The younger man paused for a moment, eyeing skeptically for the catch.

“Fuck yeah,” he said.

The older man didn’t quite sigh, but his body slumped a bit before they turned to the now-opening Metra door.

“Well there you have it then,” he said as the train opened onto Bucktown.

A few days later, a man in a bar in Edgewater was talking to other bearded men about using a medal to get a table at a restaurant.

He was young, with a reddish beard that went down to his chest. Trucker cap and flannel although he had likely never been on a rig in his 20-odd years. He was just that style of young, as affected in his way as any product-lathered sharpster.

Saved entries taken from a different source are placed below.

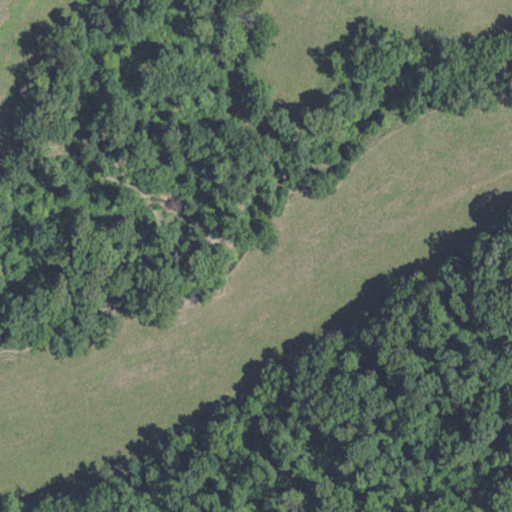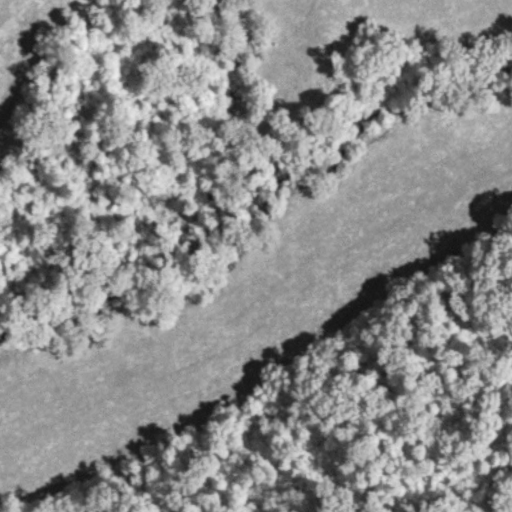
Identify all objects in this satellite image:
building: (65, 229)
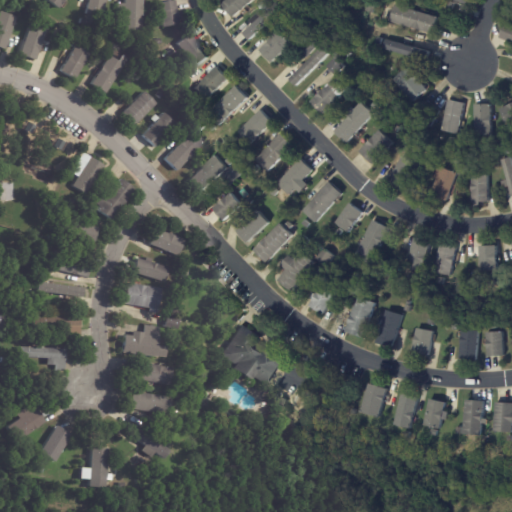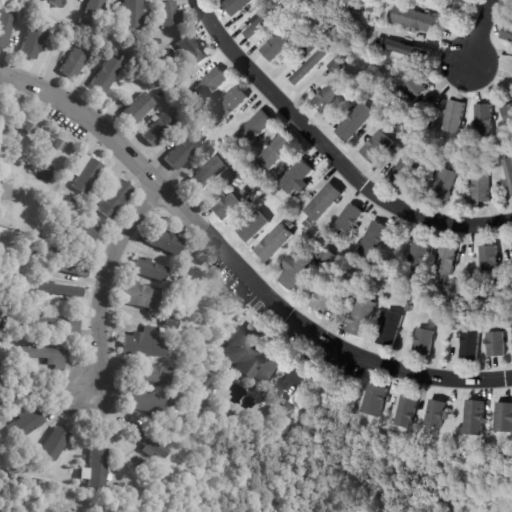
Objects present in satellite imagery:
building: (461, 1)
building: (464, 1)
building: (53, 2)
building: (55, 3)
building: (236, 5)
building: (94, 6)
building: (236, 6)
building: (451, 6)
building: (95, 7)
building: (371, 7)
building: (12, 10)
building: (166, 13)
building: (127, 14)
building: (129, 14)
building: (169, 14)
building: (412, 19)
building: (413, 20)
building: (263, 21)
building: (255, 25)
building: (5, 27)
building: (508, 31)
building: (506, 33)
building: (296, 38)
road: (477, 40)
building: (33, 41)
building: (379, 41)
building: (30, 42)
building: (157, 42)
building: (70, 43)
building: (274, 46)
building: (276, 47)
building: (310, 48)
building: (308, 49)
building: (192, 50)
building: (403, 50)
building: (190, 51)
building: (406, 51)
building: (115, 52)
building: (170, 52)
building: (348, 54)
building: (72, 62)
building: (74, 62)
building: (308, 66)
building: (310, 66)
building: (337, 66)
building: (107, 73)
building: (104, 74)
building: (210, 83)
building: (212, 84)
building: (409, 85)
building: (412, 85)
building: (329, 95)
building: (331, 95)
building: (160, 96)
building: (194, 100)
building: (228, 104)
building: (229, 106)
building: (136, 108)
building: (138, 108)
building: (416, 113)
building: (507, 114)
building: (507, 115)
building: (432, 117)
building: (451, 117)
building: (453, 117)
building: (481, 119)
building: (483, 120)
building: (353, 123)
building: (354, 123)
building: (200, 127)
building: (212, 127)
building: (254, 127)
building: (257, 127)
building: (156, 129)
building: (157, 129)
building: (396, 129)
building: (450, 142)
building: (486, 142)
building: (244, 144)
building: (374, 146)
building: (376, 148)
building: (418, 148)
building: (182, 151)
building: (183, 151)
building: (275, 151)
building: (507, 152)
building: (275, 153)
building: (452, 156)
road: (331, 157)
building: (230, 162)
building: (463, 166)
building: (257, 169)
building: (403, 171)
building: (508, 171)
building: (401, 172)
building: (84, 173)
building: (90, 173)
building: (208, 174)
building: (212, 175)
building: (232, 175)
building: (507, 175)
building: (295, 178)
building: (297, 178)
building: (442, 184)
building: (443, 184)
building: (478, 188)
building: (480, 190)
building: (111, 199)
building: (114, 199)
building: (249, 200)
building: (322, 201)
building: (324, 203)
building: (226, 207)
building: (227, 207)
building: (87, 209)
building: (348, 218)
building: (350, 219)
building: (273, 223)
building: (305, 224)
building: (291, 226)
building: (251, 227)
building: (252, 227)
building: (77, 232)
building: (339, 232)
building: (82, 233)
building: (51, 240)
building: (305, 241)
building: (164, 242)
building: (166, 242)
building: (275, 242)
building: (371, 242)
building: (373, 242)
building: (273, 243)
building: (418, 250)
building: (418, 255)
building: (323, 257)
building: (326, 258)
building: (487, 258)
building: (444, 260)
building: (445, 260)
building: (489, 261)
building: (71, 265)
building: (68, 266)
road: (235, 267)
building: (363, 267)
building: (148, 270)
building: (294, 270)
building: (41, 271)
building: (296, 271)
building: (412, 278)
building: (370, 283)
road: (100, 284)
building: (357, 287)
building: (58, 290)
building: (63, 293)
building: (32, 295)
building: (139, 296)
building: (143, 297)
building: (327, 298)
building: (322, 299)
building: (402, 307)
building: (359, 317)
building: (361, 318)
building: (2, 319)
building: (171, 322)
building: (24, 323)
building: (431, 323)
building: (54, 324)
building: (61, 325)
building: (455, 327)
building: (492, 327)
building: (388, 329)
building: (389, 329)
building: (511, 341)
building: (421, 342)
building: (424, 342)
building: (141, 343)
building: (144, 343)
building: (494, 344)
building: (495, 344)
building: (467, 345)
building: (469, 345)
building: (43, 356)
building: (46, 357)
building: (252, 357)
building: (250, 358)
building: (4, 361)
building: (153, 374)
building: (155, 374)
building: (5, 400)
building: (372, 400)
building: (378, 402)
building: (148, 403)
building: (150, 403)
building: (282, 403)
building: (405, 411)
building: (407, 411)
building: (358, 412)
building: (178, 413)
building: (434, 414)
building: (436, 414)
building: (503, 417)
building: (472, 418)
building: (474, 418)
building: (504, 418)
building: (25, 422)
building: (27, 423)
building: (460, 430)
building: (434, 433)
building: (405, 434)
building: (511, 439)
building: (147, 442)
building: (53, 443)
building: (147, 443)
building: (55, 446)
building: (94, 469)
building: (99, 470)
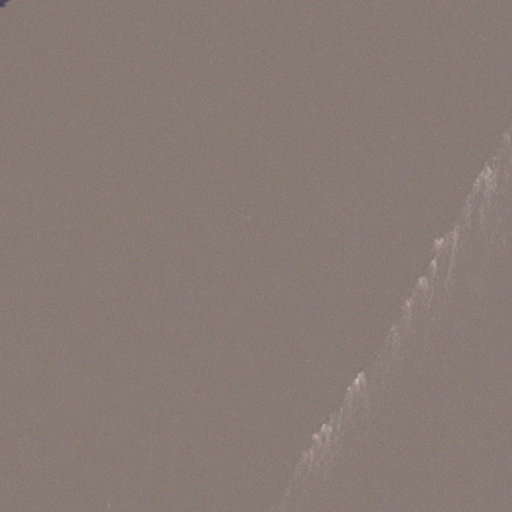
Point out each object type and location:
river: (129, 254)
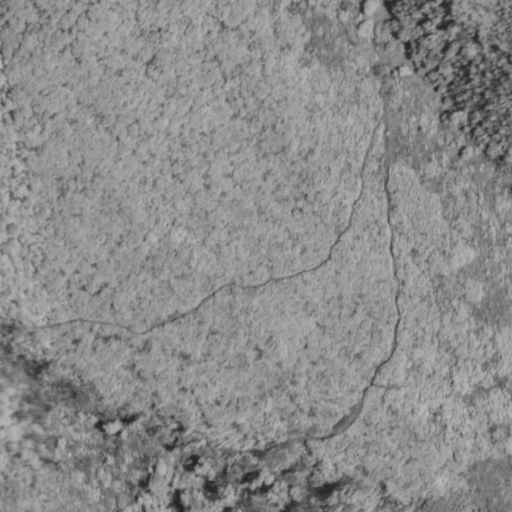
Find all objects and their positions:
road: (398, 19)
road: (236, 282)
road: (365, 386)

“’What’s the medal for?’ she asked. And I said, ‘I work for a brewery that just won a silver medal for-’”

Here my own conversation picked up and I couldn’t hear the bearded man’s brag.

“And 20 minutes later, she said, ‘Come right this way, sir,’” he continued, to much laughing and back-slapping among the young bearded men.

And along Armitage a bus driver reads a newspaper at red lights. At Western, a weary liquor store owner lets homeless men get out of the cold for longer than he probably should. A woman rides the Purple Line through Rogers Park wearing a baseball cap for the Evanston Jimmy John’s.

It’s the City That Works, still is. Coldly, relentlessly, unforgivingly works. Some find happiness and restaurant tables working for a brewery. Some are old too young, begging with angry eyes to get out of the railroads.

Some just work, their jobs neither good nor bad, just a place they put on temporarily for a few hours and a few bucks at a time, like a Jimmy John’s hat.